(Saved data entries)
►
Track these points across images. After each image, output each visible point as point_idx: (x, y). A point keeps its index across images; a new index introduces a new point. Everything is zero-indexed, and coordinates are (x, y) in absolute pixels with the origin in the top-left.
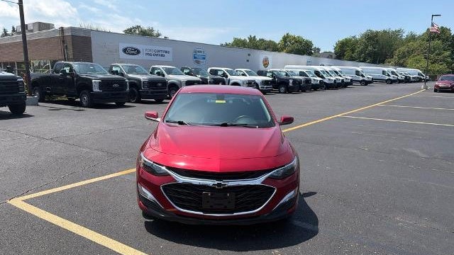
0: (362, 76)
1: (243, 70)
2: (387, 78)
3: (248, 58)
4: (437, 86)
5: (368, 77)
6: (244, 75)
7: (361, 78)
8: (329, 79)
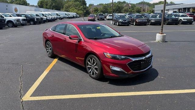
0: (59, 16)
1: (10, 14)
2: (68, 16)
3: (7, 8)
4: (89, 19)
5: (62, 16)
6: (10, 16)
7: (59, 17)
8: (49, 18)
◄
Without the pictures, restate each entry exactly.

Track these points across images. After each image, output each visible point as point_idx: (x, y). A point keeps its index across images; a new index introduces a new point. Everything is zero-indexed, and coordinates are (x, y) in absolute pixels with the origin in the top-left.
0: (362, 76)
1: (243, 70)
2: (387, 78)
3: (248, 58)
4: (437, 86)
5: (368, 77)
6: (244, 75)
7: (361, 78)
8: (329, 79)
0: (59, 16)
1: (10, 14)
2: (68, 16)
3: (7, 8)
4: (89, 19)
5: (62, 16)
6: (10, 16)
7: (59, 17)
8: (49, 18)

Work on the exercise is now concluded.